**DATA FOR THIS TASK:**
____

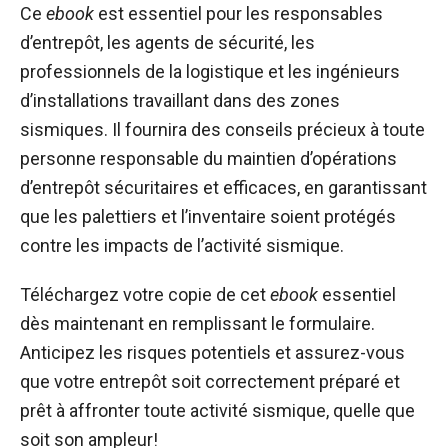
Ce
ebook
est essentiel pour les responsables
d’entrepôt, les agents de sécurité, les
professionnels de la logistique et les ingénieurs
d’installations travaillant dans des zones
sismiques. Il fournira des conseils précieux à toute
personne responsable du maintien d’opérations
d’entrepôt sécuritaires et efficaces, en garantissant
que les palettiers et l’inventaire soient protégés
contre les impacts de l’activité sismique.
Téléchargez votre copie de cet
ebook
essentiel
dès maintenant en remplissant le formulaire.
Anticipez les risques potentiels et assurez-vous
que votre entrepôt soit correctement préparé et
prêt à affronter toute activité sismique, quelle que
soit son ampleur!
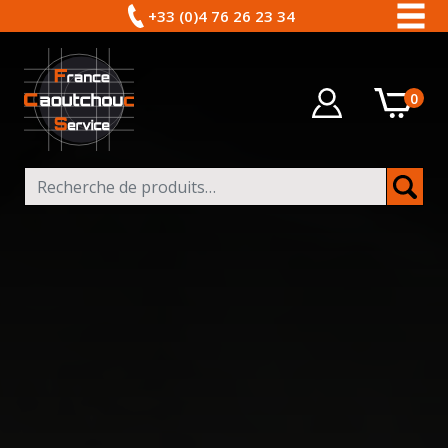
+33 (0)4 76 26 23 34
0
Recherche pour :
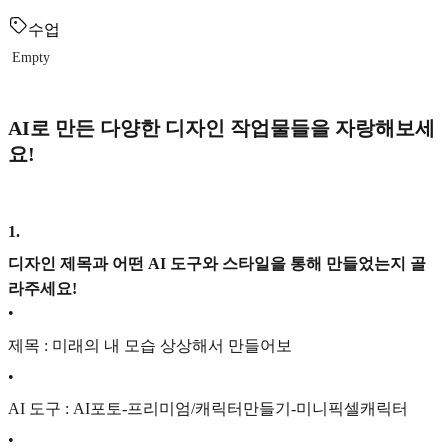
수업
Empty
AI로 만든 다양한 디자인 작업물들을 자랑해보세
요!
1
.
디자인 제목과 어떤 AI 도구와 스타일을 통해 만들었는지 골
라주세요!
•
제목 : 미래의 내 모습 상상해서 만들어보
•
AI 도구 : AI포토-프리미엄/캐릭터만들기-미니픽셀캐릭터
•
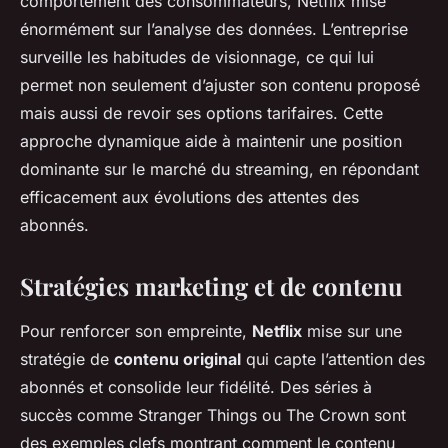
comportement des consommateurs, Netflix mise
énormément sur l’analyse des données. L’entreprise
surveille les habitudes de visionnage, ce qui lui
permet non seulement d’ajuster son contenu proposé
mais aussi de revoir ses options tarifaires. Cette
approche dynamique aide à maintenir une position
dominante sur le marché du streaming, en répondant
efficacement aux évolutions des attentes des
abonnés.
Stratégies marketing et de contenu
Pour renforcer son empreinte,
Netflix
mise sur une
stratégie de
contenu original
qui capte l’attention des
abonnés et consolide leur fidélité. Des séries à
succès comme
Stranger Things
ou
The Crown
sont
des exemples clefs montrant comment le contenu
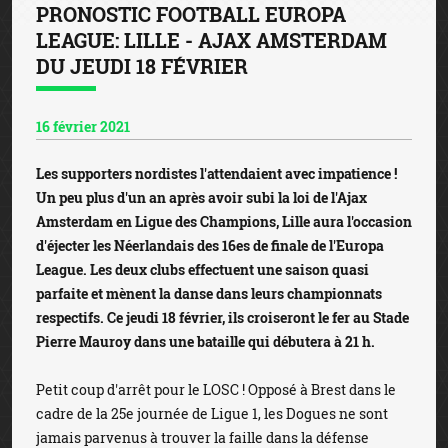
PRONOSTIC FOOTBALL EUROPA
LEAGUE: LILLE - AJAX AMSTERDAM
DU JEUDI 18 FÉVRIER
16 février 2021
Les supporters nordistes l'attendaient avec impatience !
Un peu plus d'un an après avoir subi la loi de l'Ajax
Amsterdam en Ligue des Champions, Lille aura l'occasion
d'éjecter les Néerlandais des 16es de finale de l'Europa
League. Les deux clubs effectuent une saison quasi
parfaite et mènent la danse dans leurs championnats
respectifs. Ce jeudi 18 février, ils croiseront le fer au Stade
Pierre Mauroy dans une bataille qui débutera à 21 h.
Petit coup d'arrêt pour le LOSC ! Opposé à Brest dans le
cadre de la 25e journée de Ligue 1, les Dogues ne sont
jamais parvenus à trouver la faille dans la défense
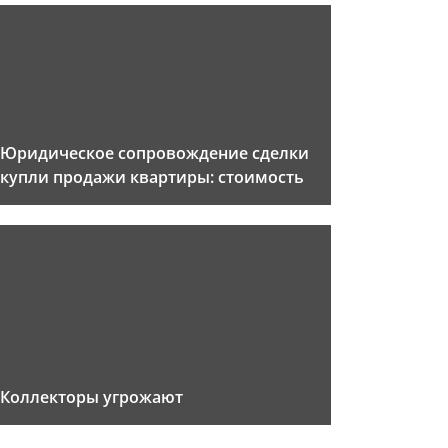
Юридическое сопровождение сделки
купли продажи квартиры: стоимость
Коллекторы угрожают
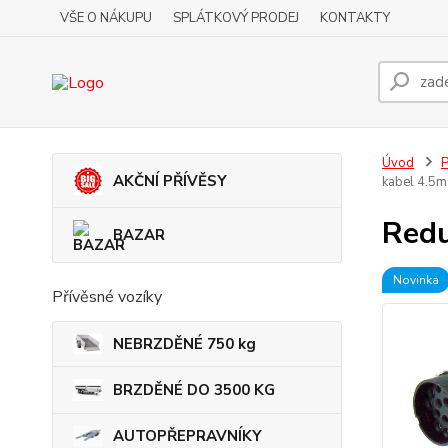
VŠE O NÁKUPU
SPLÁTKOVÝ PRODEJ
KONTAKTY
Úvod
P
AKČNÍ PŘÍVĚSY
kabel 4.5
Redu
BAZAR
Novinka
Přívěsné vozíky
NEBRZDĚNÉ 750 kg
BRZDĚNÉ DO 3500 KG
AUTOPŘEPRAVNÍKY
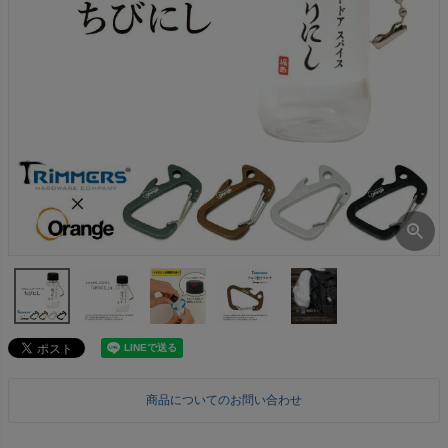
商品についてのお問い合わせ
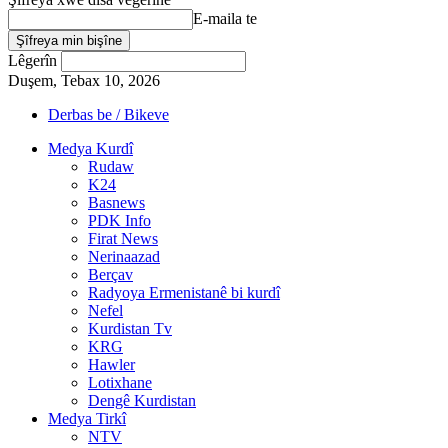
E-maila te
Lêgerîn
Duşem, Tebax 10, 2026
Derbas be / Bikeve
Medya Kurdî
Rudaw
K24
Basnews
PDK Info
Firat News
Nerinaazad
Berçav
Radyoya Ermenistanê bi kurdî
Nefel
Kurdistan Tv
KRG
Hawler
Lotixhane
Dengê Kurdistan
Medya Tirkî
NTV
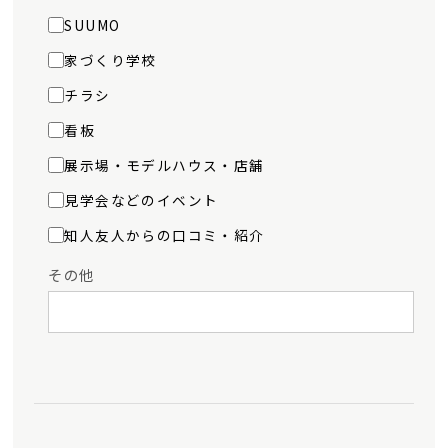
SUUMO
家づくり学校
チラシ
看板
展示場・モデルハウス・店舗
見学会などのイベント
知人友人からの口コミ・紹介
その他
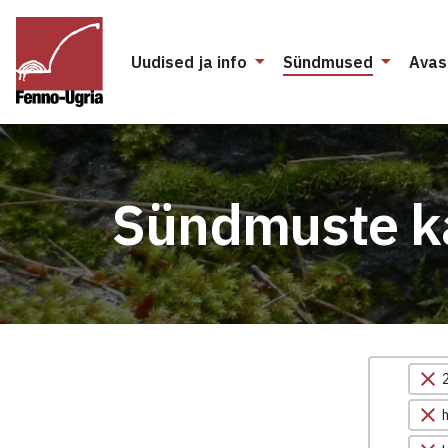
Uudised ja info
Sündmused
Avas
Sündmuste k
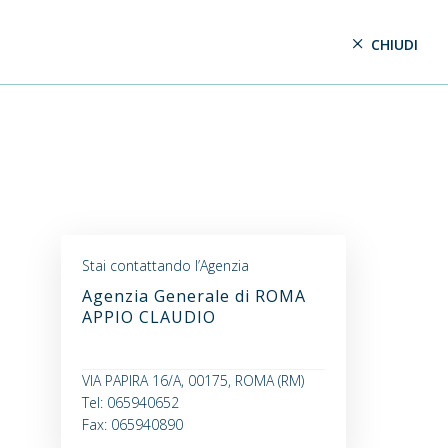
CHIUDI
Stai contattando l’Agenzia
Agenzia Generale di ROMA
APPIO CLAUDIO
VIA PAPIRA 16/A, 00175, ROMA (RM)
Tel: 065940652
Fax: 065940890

____

Output every line of text in the material above as a Markdown table with the columns No. and Text, numbering the rows and skipping blank lines. Leave the pictures out of the answer.

| No. | Text |
|---|---|
| 1 | Ce |
| 2 | ebook |
| 3 | est essentiel pour les responsables |
| 4 | d’entrepôt, les agents de sécurité, les |
| 5 | professionnels de la logistique et les ingénieurs |
| 6 | d’installations travaillant dans des zones |
| 7 | sismiques. Il fournira des conseils précieux à toute |
| 8 | personne responsable du maintien d’opérations |
| 9 | d’entrepôt sécuritaires et efficaces, en garantissant |
| 10 | que les palettiers et l’inventaire soient protégés |
| 11 | contre les impacts de l’activité sismique. |
| 12 | Téléchargez votre copie de cet |
| 13 | ebook |
| 14 | essentiel |
| 15 | dès maintenant en remplissant le formulaire. |
| 16 | Anticipez les risques potentiels et assurez-vous |
| 17 | que votre entrepôt soit correctement préparé et |
| 18 | prêt à affronter toute activité sismique, quelle que |
| 19 | soit son ampleur! |
| 20 | +33 (0)4 76 26 23 34 |
| 21 | 0 |
| 22 | Recherche pour : |
| 23 | 수업 |
| 24 | Empty |
| 25 | AI로 만든 다양한 디자인 작업물들을 자랑해보세 |
| 26 | 요! |
| 27 | 1 |
| 28 | . |
| 29 | 디자인 제목과 어떤 AI 도구와 스타일을 통해 만들었는지 골 |
| 30 | 라주세요! |
| 31 | • |
| 32 | 제목 : 미래의 내 모습 상상해서 만들어보 |
| 33 | • |
| 34 | AI 도구 : AI포토-프리미엄/캐릭터만들기-미니픽셀캐릭터 |
| 35 | • |
| 36 | comportement des consommateurs, Netflix mise |
| 37 | énormément sur l’analyse des données. L’entreprise |
| 38 | surveille les habitudes de visionnage, ce qui lui |
| 39 | permet non seulement d’ajuster son contenu proposé |
| 40 | mais aussi de revoir ses options tarifaires. Cette |
| 41 | approche dynamique aide à maintenir une position |
| 42 | dominante sur le marché du streaming, en répondant |
| 43 | efficacement aux évolutions des attentes des |
| 44 | abonnés. |
| 45 | Stratégies marketing et de contenu |
| 46 | Pour renforcer son empreinte, |
| 47 | Netflix |
| 48 | mise sur une |
| 49 | stratégie de |
| 50 | contenu original |
| 51 | qui capte l’attention des |
| 52 | abonnés et consolide leur fidélité. Des séries à |
| 53 | succès comme |
| 54 | Stranger Things |
| 55 | ou |
| 56 | The Crown |
| 57 | sont |
| 58 | des exemples clefs montrant comment le contenu |
| 59 | PRONOSTIC FOOTBALL EUROPA |
| 60 | LEAGUE: LILLE - AJAX AMSTERDAM |
| 61 | DU JEUDI 18 FÉVRIER |
| 62 | 16 février 2021 |
| 63 | Les supporters nordistes l'attendaient avec impatience ! |
| 64 | Un peu plus d'un an après avoir subi la loi de l'Ajax |
| 65 | Amsterdam en Ligue des Champions, Lille aura l'occasion |
| 66 | d'éjecter les Néerlandais des 16es de finale de l'Europa |
| 67 | League. Les deux clubs effectuent une saison quasi |
| 68 | parfaite et mènent la danse dans leurs championnats |
| 69 | respectifs. Ce jeudi 18 février, ils croiseront le fer au Stade |
| 70 | Pierre Mauroy dans une bataille qui débutera à 21 h. |
| 71 | Petit coup d'arrêt pour le LOSC ! Opposé à Brest dans le |
| 72 | cadre de la 25e journée de Ligue 1, les Dogues ne sont |
| 73 | jamais parvenus à trouver la faille dans la défense |
| 74 | Юридическое сопровождение сделки |
| 75 | купли продажи квартиры: стоимость |
| 76 | Коллекторы угрожают |
| 77 | VŠE O NÁKUPU |
| 78 | SPLÁTKOVÝ PRODEJ |
| 79 | KONTAKTY |
| 80 | Úvod |
| 81 | P |
| 82 | AKČNÍ PŘÍVĚSY |
| 83 | kabel 4.5 |
| 84 | Redu |
| 85 | BAZAR |
| 86 | Novinka |
| 87 | Přívěsné vozíky |
| 88 | NEBRZDĚNÉ 750 kg |
| 89 | BRZDĚNÉ DO 3500 KG |
| 90 | AUTOPŘEPRAVNÍKY |
| 91 | 商品についてのお問い合わせ |
| 92 | E-maila te |
| 93 | Lêgerîn |
| 94 | Duşem, Tebax 10, 2026 |
| 95 | Derbas be / Bikeve |
| 96 | Medya Kurdî |
| 97 | Rudaw |
| 98 | K24 |
| 99 | Basnews |
| 100 | PDK Info |
| 101 | Firat News |
| 102 | Nerinaazad |
| 103 | Berçav |
| 104 | Radyoya Ermenistanê bi kurdî |
| 105 | Nefel |
| 106 | Kurdistan Tv |
| 107 | KRG |
| 108 | Hawler |
| 109 | Lotixhane |
| 110 | Dengê Kurdistan |
| 111 | Medya Tirkî |
| 112 | NTV |
| 113 | SUUMO |
| 114 | 家づくり学校 |
| 115 | チラシ |
| 116 | 看板 |
| 117 | 展示場・モデルハウス・店舗 |
| 118 | 見学会などのイベント |
| 119 | 知人友人からの口コミ・紹介 |
| 120 | その他 |
| 121 | Uudised ja info |
| 122 | Sündmused |
| 123 | Avas |
| 124 | Sündmuste k |
| 125 | CHIUDI |
| 126 | Stai contattando l’Agenzia |
| 127 | Agenzia Generale di ROMA |
| 128 | APPIO CLAUDIO |
| 129 | VIA PAPIRA 16/A, 00175, ROMA (RM) |
| 130 | Tel: 065940652 |
| 131 | Fax: 065940890 |